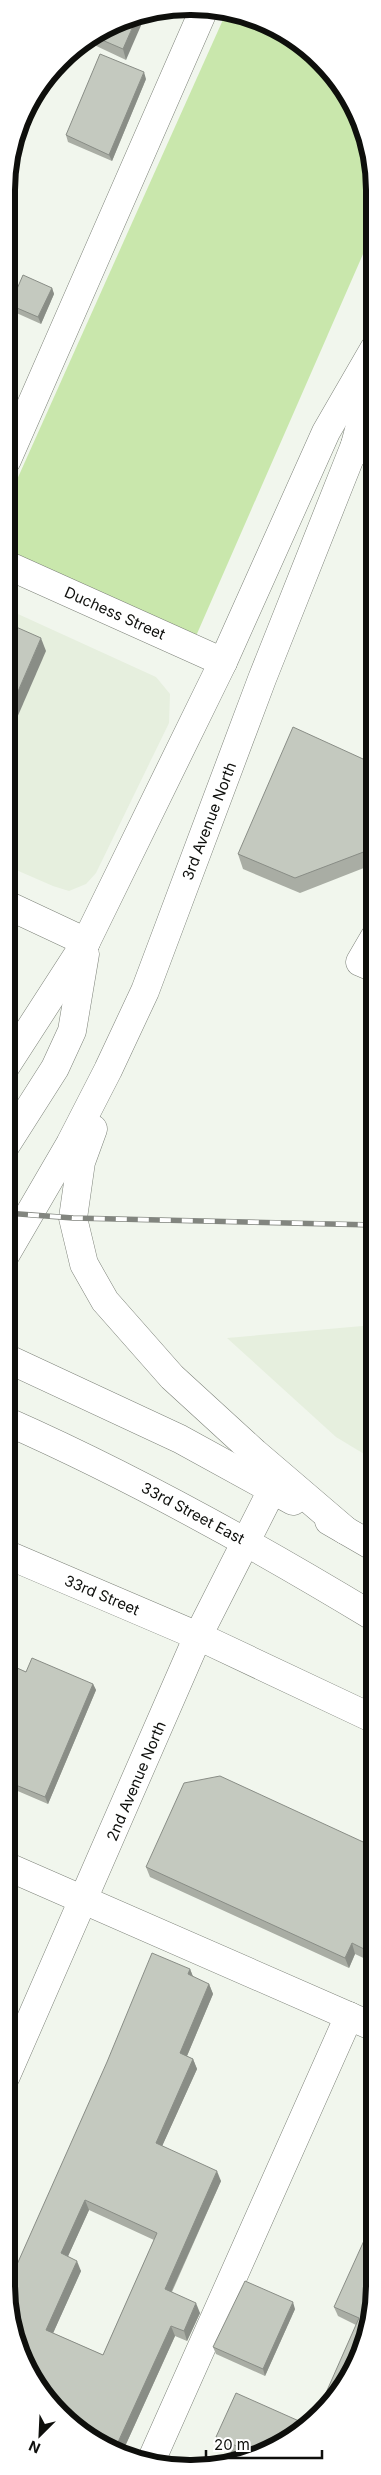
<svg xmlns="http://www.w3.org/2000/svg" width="381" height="2475" font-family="Inter,sans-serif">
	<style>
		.built { fill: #e6efde }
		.green { fill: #c9e7ac }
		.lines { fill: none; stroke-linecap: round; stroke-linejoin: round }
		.minor-casing { stroke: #7d8279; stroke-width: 29 }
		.major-casing { stroke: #7d8279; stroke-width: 29 }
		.minor { stroke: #fff; stroke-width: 28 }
		.major { stroke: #fff; stroke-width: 28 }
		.rail-casing { stroke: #82857f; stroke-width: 5.5 }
		.rail { stroke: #fff; stroke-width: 4; stroke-dasharray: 11; stroke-linecap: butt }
		.wall { fill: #a9ada4; fill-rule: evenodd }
		.shaded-wall { fill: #898d86 }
		.building { fill: #c4c9bf; stroke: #898d86; fill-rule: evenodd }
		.labels { text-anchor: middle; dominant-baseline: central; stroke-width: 5; stroke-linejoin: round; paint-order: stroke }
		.street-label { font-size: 15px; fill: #0e0f0c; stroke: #fff }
		.rim { fill: none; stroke: #0e0f0c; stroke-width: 6 }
	</style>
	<rect width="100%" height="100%" fill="#f1f6ed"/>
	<g class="built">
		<path d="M7 609 156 677 170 694 169 723 96 873 86 884 69 891 53 886 7 866Z"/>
		<path d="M374 1325V1460L336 1437 227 1338Z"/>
	</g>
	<path class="green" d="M226 13 272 25 321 60 356 109 374 178V229L196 636 7 551V502Z"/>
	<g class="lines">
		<defs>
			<g id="minor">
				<path d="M355 445 374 454"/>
				<path d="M7 460 205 7"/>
				<path d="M7 565 223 662"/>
				<path d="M7 905 86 942"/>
				<path d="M374 938 360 962 367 965 374 962"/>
				<path d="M6 1554 198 1636 374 1719"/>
				<path d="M6 1866 374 2027"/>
				<path d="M6 2076 198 1636 272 1490"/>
				<path d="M151 2461 349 2016"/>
			</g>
			<g id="major">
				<path d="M6 1066 86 942 223 662 326 432 374 349"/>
				<path d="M93 1129 81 1162 73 1218 84 1264 105 1301 172 1377 255 1453 345 1530"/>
				<path d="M6 1145 55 1068 72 1031 85 954"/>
				<path d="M6 1254 70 1144 108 1070 145 991 262 679 355 445 374 372"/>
				<path d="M6 1358 180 1439 293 1501"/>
				<path d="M6 1421C133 1477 255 1545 374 1617"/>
				<path d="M329 1521 374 1547"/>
			</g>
		</defs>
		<use href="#minor" class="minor-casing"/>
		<use href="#major" class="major-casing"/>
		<use href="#minor" class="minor"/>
		<use href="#major" class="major"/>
		<defs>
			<path id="rail" d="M6 1213 73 1218 374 1225"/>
		</defs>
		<use href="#rail" class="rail-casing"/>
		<use href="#rail" class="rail"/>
	</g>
	<g class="wall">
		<path d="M132 16 126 60 90 43 89 40Z"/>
		<path d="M146 79 112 161 68 142 66 135Z"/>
		<path d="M52 288 54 294 41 324 12 311 10 305Z"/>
		<path d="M374 764V864L300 893 243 869 238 854Z"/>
		<path d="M6 1663 26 1672 93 1684 96 1690 48 1804 6 1786Z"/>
		<path d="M374 1847V1963L355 1954 349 1968 150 1877 146 1867Z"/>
		<path d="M190 1969 193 1977 209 1984 213 1994 187 2056 193 2059 197 2069 162 2146 221 2181 172 2292 200 2313 187 2341 175 2336 122 2453 7 2287ZM89 2210 154 2240 103 2355 53 2333 81 2271 68 2256Z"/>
		<path d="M374 2297 356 2325 338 2316 334 2307Z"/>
		<path d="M295 2309 265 2376 216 2354 213 2347Z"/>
		<path d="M308 2425 249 2459H248L220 2447 216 2437Z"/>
	</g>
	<g class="shaded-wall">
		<path d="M146 14 126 60 123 49 138 15Z"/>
		<path d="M144 72 146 79 112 161 109 155Z"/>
		<path d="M21 123 24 130 14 152Z"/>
		<path d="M52 288 54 294 41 324 38 317Z"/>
		<path d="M41 638 46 651 7 741V717Z"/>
		<path d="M93 1684 96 1690 48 1804 45 1797Z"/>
		<path d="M352 1943 355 1954 349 1968 345 1958Z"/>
		<path d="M190 1969 194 1979 188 1974Z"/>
		<path d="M209 1984 213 1994 184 2063 180 2053Z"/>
		<path d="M193 2059 197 2069 159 2153 156 2143Z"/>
		<path d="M217 2171 221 2181 168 2299 165 2289Z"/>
		<path d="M85 2200 89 2210 65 2263 61 2253Z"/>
		<path d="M77 2261 81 2271 50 2340 46 2330Z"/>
		<path d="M293 2302 295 2309 265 2376 263 2369Z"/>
		<path d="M196 2303 200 2313 187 2341 184 2331Z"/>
		<path d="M171 2326 175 2336 122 2453 114 2451Z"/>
	</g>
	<g class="building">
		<path d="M138 15 123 49 95 37 132 16Z"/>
		<path d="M100 54 144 72 109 155 66 135Z"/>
		<path d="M23 275 52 288 38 317 10 305Z"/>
		<path d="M7 623 41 638 7 717Z"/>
		<path d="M293 727 374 764V848L295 878 238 854Z"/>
		<path d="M32 1658 93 1684 45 1797 6 1781V1663L26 1672Z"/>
		<path d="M220 1776 374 1847V1954L352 1943 345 1958 146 1867 184 1783Z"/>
		<path d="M152 1953 190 1969 188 1974 209 1984 180 2053 193 2059 156 2143 217 2171 165 2289 196 2303 184 2331 171 2326 114 2451 109 2450 60 2415 20 2355 7 2287 107 2062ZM85 2200 157 2233 103 2355 46 2330 77 2261 61 2253Z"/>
		<path d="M367 2234 374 2237V2297L356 2366 314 2420 359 2318 334 2307Z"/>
		<path d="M245 2281 293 2302 263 2369 213 2347Z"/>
		<path d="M236 2393 308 2425 257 2455 216 2437Z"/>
	</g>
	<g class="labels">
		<g class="street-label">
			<text transform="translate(115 613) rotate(24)">Duchess Street</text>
			<text transform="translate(209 821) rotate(-69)">3rd Avenue North</text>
			<text transform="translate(193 1513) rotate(28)">33rd Street East</text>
			<text transform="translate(102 1595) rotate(23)">33rd Street</text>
			<text transform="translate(136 1781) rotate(-67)">2nd Avenue North</text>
		</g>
	</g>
	<path d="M0 0H381V2475H0ZM190 15H191A175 175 0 0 1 366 190V2285A175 175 0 0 1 191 2460H190A175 175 0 0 1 15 2285V190A175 175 0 0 1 190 15Z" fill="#fff" fill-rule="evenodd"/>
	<path class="rim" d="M190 15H191A175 175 0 0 1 366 190V2285A175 175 0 0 1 191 2460H190A175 175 0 0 1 15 2285V190A175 175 0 0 1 190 15Z"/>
	<g transform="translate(40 2435) rotate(204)" stroke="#ffffff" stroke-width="4" paint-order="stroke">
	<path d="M0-4L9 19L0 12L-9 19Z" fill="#0e0f0c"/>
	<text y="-8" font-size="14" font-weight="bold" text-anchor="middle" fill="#0e0f0c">N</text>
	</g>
	<path d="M206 2450v8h116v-8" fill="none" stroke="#0e0f0c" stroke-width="2.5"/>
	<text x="214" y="2450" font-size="15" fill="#0e0f0c" stroke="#ffffff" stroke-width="4" paint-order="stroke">20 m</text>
</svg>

INSTRUCTIONS FOR THE TASK = In the listing above, find each line with the word "lines" and copy it.

EXERCISE OUTPUT =
		.lines { fill: none; stroke-linecap: round; stroke-linejoin: round }
	<g class="lines">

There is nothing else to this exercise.